Lisa se leva et se dirigea vers la glace de la cheminée qui lui renvoya l’image d’une femme dont la pâleur contrastait avec les cheveux d’un brun foncé aussi éloigné que possible de la somptueuse chevelure d’or roux qui l’enveloppait habituellement. Une femme très mal habillée, en outre, de vêtements sans grâce qui lui allaient mal.

— Vous voulez dire que je suis un véritable épouvantail ?… Il faut, au moins, arranger cela. Mais pour les cheveux je crains qu’une décoloration n’aggrave le mal. La solution sera peut-être de les couper court et d’attendre qu’ils repoussent…

— Aldo détestera. Il aime tant vos cheveux ! Ne coupez pas toute la longueur et faites éclaircir ce que vous garderez. Il y a grâce au Ciel d’excellents coiffeurs !

— Je sais mais d’ici demain je n’ai pas le temps, reste celui de téléphoner chez Lanvin où l’on a mes mesures pour demander que l’on m’apporte de quoi m’habiller convenablement.

Ce fut, bien sûr, plus que convenable. Le soir même, quand Adalbert vint dîner – il avait dormi toute la journée ainsi d’ailleurs que Marie-Angéline assommée de fatigue par sa nuit d’aventures ! –, il put embrasser une longue jeune femme brune, belle et pâle dans une robe de crêpe georgette bleu glacier dont le drapé en écharpe autour du cou faisait ressortir la rare couleur violet foncé des yeux.
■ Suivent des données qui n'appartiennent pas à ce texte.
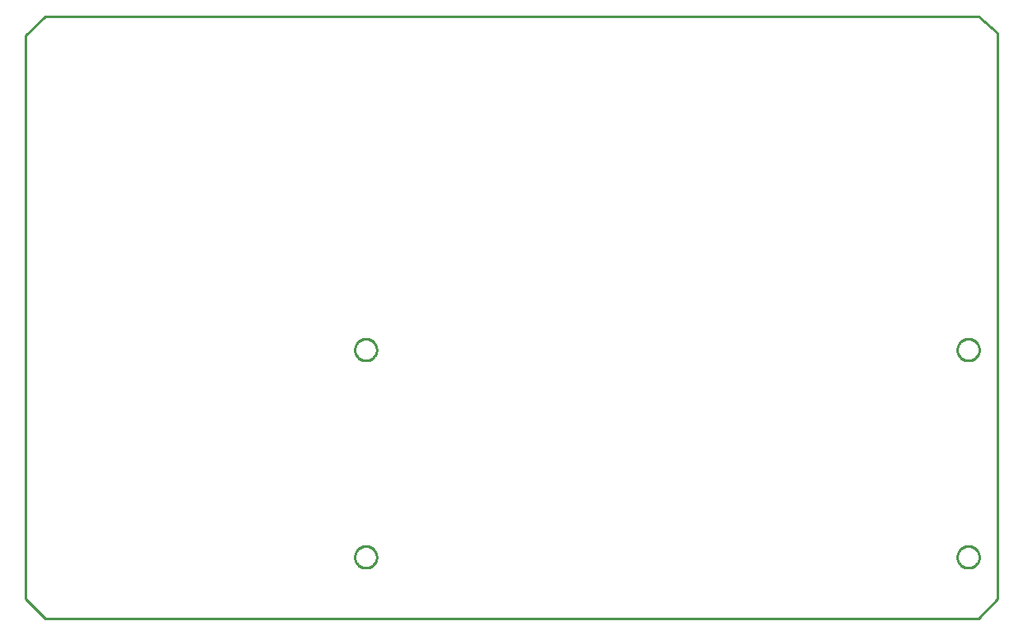
<source format=gbr>
G04 EAGLE Gerber RS-274X export*
G75*
%MOMM*%
%FSLAX34Y34*%
%LPD*%
%IN*%
%IPPOS*%
%AMOC8*
5,1,8,0,0,1.08239X$1,22.5*%
G01*
%ADD10C,0.254000*%


D10*
X230000Y90000D02*
X250000Y70000D01*
X1210000Y70000D01*
X1230000Y90000D01*
X1230000Y672540D01*
X1210000Y690000D01*
X250000Y690000D01*
X230000Y670000D01*
X230000Y90000D01*
X1199298Y335610D02*
X1198417Y335679D01*
X1197544Y335818D01*
X1196684Y336024D01*
X1195843Y336297D01*
X1195026Y336636D01*
X1194239Y337037D01*
X1193485Y337499D01*
X1192770Y338018D01*
X1192098Y338593D01*
X1191473Y339218D01*
X1190898Y339890D01*
X1190379Y340605D01*
X1189917Y341359D01*
X1189516Y342146D01*
X1189177Y342963D01*
X1188904Y343804D01*
X1188698Y344664D01*
X1188559Y345537D01*
X1188490Y346418D01*
X1188490Y347302D01*
X1188559Y348183D01*
X1188698Y349056D01*
X1188904Y349916D01*
X1189177Y350757D01*
X1189516Y351574D01*
X1189917Y352361D01*
X1190379Y353115D01*
X1190898Y353830D01*
X1191473Y354502D01*
X1192098Y355128D01*
X1192770Y355702D01*
X1193485Y356221D01*
X1194239Y356683D01*
X1195026Y357085D01*
X1195843Y357423D01*
X1196684Y357696D01*
X1197544Y357902D01*
X1198417Y358041D01*
X1199298Y358110D01*
X1200182Y358110D01*
X1201063Y358041D01*
X1201936Y357902D01*
X1202796Y357696D01*
X1203637Y357423D01*
X1204454Y357085D01*
X1205241Y356683D01*
X1205995Y356221D01*
X1206710Y355702D01*
X1207382Y355128D01*
X1208008Y354502D01*
X1208582Y353830D01*
X1209101Y353115D01*
X1209563Y352361D01*
X1209965Y351574D01*
X1210303Y350757D01*
X1210576Y349916D01*
X1210782Y349056D01*
X1210921Y348183D01*
X1210990Y347302D01*
X1210990Y346418D01*
X1210921Y345537D01*
X1210782Y344664D01*
X1210576Y343804D01*
X1210303Y342963D01*
X1209965Y342146D01*
X1209563Y341359D01*
X1209101Y340605D01*
X1208582Y339890D01*
X1208008Y339218D01*
X1207382Y338593D01*
X1206710Y338018D01*
X1205995Y337499D01*
X1205241Y337037D01*
X1204454Y336636D01*
X1203637Y336297D01*
X1202796Y336024D01*
X1201936Y335818D01*
X1201063Y335679D01*
X1200182Y335610D01*
X1199298Y335610D01*
X1199298Y122210D02*
X1198417Y122279D01*
X1197544Y122418D01*
X1196684Y122624D01*
X1195843Y122897D01*
X1195026Y123236D01*
X1194239Y123637D01*
X1193485Y124099D01*
X1192770Y124618D01*
X1192098Y125193D01*
X1191473Y125818D01*
X1190898Y126490D01*
X1190379Y127205D01*
X1189917Y127959D01*
X1189516Y128746D01*
X1189177Y129563D01*
X1188904Y130404D01*
X1188698Y131264D01*
X1188559Y132137D01*
X1188490Y133018D01*
X1188490Y133902D01*
X1188559Y134783D01*
X1188698Y135656D01*
X1188904Y136516D01*
X1189177Y137357D01*
X1189516Y138174D01*
X1189917Y138961D01*
X1190379Y139715D01*
X1190898Y140430D01*
X1191473Y141102D01*
X1192098Y141728D01*
X1192770Y142302D01*
X1193485Y142821D01*
X1194239Y143283D01*
X1195026Y143685D01*
X1195843Y144023D01*
X1196684Y144296D01*
X1197544Y144502D01*
X1198417Y144641D01*
X1199298Y144710D01*
X1200182Y144710D01*
X1201063Y144641D01*
X1201936Y144502D01*
X1202796Y144296D01*
X1203637Y144023D01*
X1204454Y143685D01*
X1205241Y143283D01*
X1205995Y142821D01*
X1206710Y142302D01*
X1207382Y141728D01*
X1208008Y141102D01*
X1208582Y140430D01*
X1209101Y139715D01*
X1209563Y138961D01*
X1209965Y138174D01*
X1210303Y137357D01*
X1210576Y136516D01*
X1210782Y135656D01*
X1210921Y134783D01*
X1210990Y133902D01*
X1210990Y133018D01*
X1210921Y132137D01*
X1210782Y131264D01*
X1210576Y130404D01*
X1210303Y129563D01*
X1209965Y128746D01*
X1209563Y127959D01*
X1209101Y127205D01*
X1208582Y126490D01*
X1208008Y125818D01*
X1207382Y125193D01*
X1206710Y124618D01*
X1205995Y124099D01*
X1205241Y123637D01*
X1204454Y123236D01*
X1203637Y122897D01*
X1202796Y122624D01*
X1201936Y122418D01*
X1201063Y122279D01*
X1200182Y122210D01*
X1199298Y122210D01*
X579498Y122210D02*
X578617Y122279D01*
X577744Y122418D01*
X576884Y122624D01*
X576043Y122897D01*
X575226Y123236D01*
X574439Y123637D01*
X573685Y124099D01*
X572970Y124618D01*
X572298Y125193D01*
X571673Y125818D01*
X571098Y126490D01*
X570579Y127205D01*
X570117Y127959D01*
X569716Y128746D01*
X569377Y129563D01*
X569104Y130404D01*
X568898Y131264D01*
X568759Y132137D01*
X568690Y133018D01*
X568690Y133902D01*
X568759Y134783D01*
X568898Y135656D01*
X569104Y136516D01*
X569377Y137357D01*
X569716Y138174D01*
X570117Y138961D01*
X570579Y139715D01*
X571098Y140430D01*
X571673Y141102D01*
X572298Y141728D01*
X572970Y142302D01*
X573685Y142821D01*
X574439Y143283D01*
X575226Y143685D01*
X576043Y144023D01*
X576884Y144296D01*
X577744Y144502D01*
X578617Y144641D01*
X579498Y144710D01*
X580382Y144710D01*
X581263Y144641D01*
X582136Y144502D01*
X582996Y144296D01*
X583837Y144023D01*
X584654Y143685D01*
X585441Y143283D01*
X586195Y142821D01*
X586910Y142302D01*
X587582Y141728D01*
X588208Y141102D01*
X588782Y140430D01*
X589301Y139715D01*
X589763Y138961D01*
X590165Y138174D01*
X590503Y137357D01*
X590776Y136516D01*
X590982Y135656D01*
X591121Y134783D01*
X591190Y133902D01*
X591190Y133018D01*
X591121Y132137D01*
X590982Y131264D01*
X590776Y130404D01*
X590503Y129563D01*
X590165Y128746D01*
X589763Y127959D01*
X589301Y127205D01*
X588782Y126490D01*
X588208Y125818D01*
X587582Y125193D01*
X586910Y124618D01*
X586195Y124099D01*
X585441Y123637D01*
X584654Y123236D01*
X583837Y122897D01*
X582996Y122624D01*
X582136Y122418D01*
X581263Y122279D01*
X580382Y122210D01*
X579498Y122210D01*
X579498Y335610D02*
X578617Y335679D01*
X577744Y335818D01*
X576884Y336024D01*
X576043Y336297D01*
X575226Y336636D01*
X574439Y337037D01*
X573685Y337499D01*
X572970Y338018D01*
X572298Y338593D01*
X571673Y339218D01*
X571098Y339890D01*
X570579Y340605D01*
X570117Y341359D01*
X569716Y342146D01*
X569377Y342963D01*
X569104Y343804D01*
X568898Y344664D01*
X568759Y345537D01*
X568690Y346418D01*
X568690Y347302D01*
X568759Y348183D01*
X568898Y349056D01*
X569104Y349916D01*
X569377Y350757D01*
X569716Y351574D01*
X570117Y352361D01*
X570579Y353115D01*
X571098Y353830D01*
X571673Y354502D01*
X572298Y355128D01*
X572970Y355702D01*
X573685Y356221D01*
X574439Y356683D01*
X575226Y357085D01*
X576043Y357423D01*
X576884Y357696D01*
X577744Y357902D01*
X578617Y358041D01*
X579498Y358110D01*
X580382Y358110D01*
X581263Y358041D01*
X582136Y357902D01*
X582996Y357696D01*
X583837Y357423D01*
X584654Y357085D01*
X585441Y356683D01*
X586195Y356221D01*
X586910Y355702D01*
X587582Y355128D01*
X588208Y354502D01*
X588782Y353830D01*
X589301Y353115D01*
X589763Y352361D01*
X590165Y351574D01*
X590503Y350757D01*
X590776Y349916D01*
X590982Y349056D01*
X591121Y348183D01*
X591190Y347302D01*
X591190Y346418D01*
X591121Y345537D01*
X590982Y344664D01*
X590776Y343804D01*
X590503Y342963D01*
X590165Y342146D01*
X589763Y341359D01*
X589301Y340605D01*
X588782Y339890D01*
X588208Y339218D01*
X587582Y338593D01*
X586910Y338018D01*
X586195Y337499D01*
X585441Y337037D01*
X584654Y336636D01*
X583837Y336297D01*
X582996Y336024D01*
X582136Y335818D01*
X581263Y335679D01*
X580382Y335610D01*
X579498Y335610D01*
M02*

</source>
— C’est assez surprenant, dit-il en tenant Lisa à bout de bras pour mieux l’examiner, mais c’est loin d’être laid. Et cette couleur vous va à ravir ! Je me demande ce qu’en dira Aldo ?

— Nous le saurons demain. Je ne veux pas attendre plus longtemps pour le voir. C’est moi qui devrais être auprès de lui. Pas des infirmières inconnues !

— Cela n’arrangerait rien. Je suis passé à la clinique avant de venir : la fièvre ne cède pas et il est toujours inconscient… C’est assez… impressionnant, même maintenant qu’on l’a débarrassé de sa crasse. Marie-Angéline qui l’a vu quand on l’a ramené au jour a failli s’évanouir…

Lisa eut un petit sourire et prit par le bras l’intéressée, qui devint toute rouge :

— Elle a fait preuve d’un courage extraordinaire, n’est-ce pas ? Pourtant je lui en voulais tellement lorsque je me suis retrouvée dans la salle de bains du Continental, ligotée avec des ceintures en éponge. À présent je ne sais que faire pour l’en remercier !

— Oh ! Je n’en mérite pas tant ! J’ai toujours adoré jouer la comédie, me déguiser, changer de personnage. Celui de Mina Van Zelden me plaît bien…

— Oui, eh bien vous vous contenterez dans l’avenir immédiat de celui de Plan-Crépin ! intervint la marquise. Il me suffit tout à fait, à moi : la comédie d’hier a bien failli tourner au tragique. Passons à table, en attendant, pour célébrer au champagne  la gloire de notre héroïne !

— Au champagne ! s’offusqua Marie-Angéline. Alors qu’Aldo est entre la vie et la mort ?

— Boire de l’eau ne le ramènera pas plus vite à la santé. Nous devons avoir des pensées constructives et, pour moi, le champagne en fait partie presque autant que les prières ! Nous boirons aussi à sa santé. Je suis sûre d’ailleurs qu’il va s’en sortir.

Et, prenant le bras d’Adalbert, l’indomptable vieille dame se dirigea vers la salle à manger ; mais il y avait des larmes dans ses yeux.

Ceux de Lisa étaient secs mais inquiets lorsque, le lendemain après-midi, elle franchit, accompagnée d’Adalbert, le seuil de la clinique du Pr Dieulafoy. L’infirmière-chef qui les reçut était grande, maternelle et compétente. Elle les emmena dans son bureau où elle offrit à Lisa un siège et une cigarette.

— Vous pensez que j’ai besoin de réconfort ? murmura celle-ci avec un regard incertain.

— On en a toujours besoin. La fièvre a baissé. Pas suffisamment encore et le malade reste faible, à peu près inconscient. Le professeur s’est montré plus optimiste ce matin mais, quand il s’agit d’un cas… préoccupant comme celui-là, j’ai l’habitude d’offrir aux proches, quand ils arrivent à la clinique, une halte entre la rue et la chambre. Cela leur permet d’aborder leur malade avec plus de sérénité et cela me donne parfois l’occasion de… modifier leur comportement, leur tenue aussi, car il faut songer à l’impression que ressentira celui qu’ils viennent voir.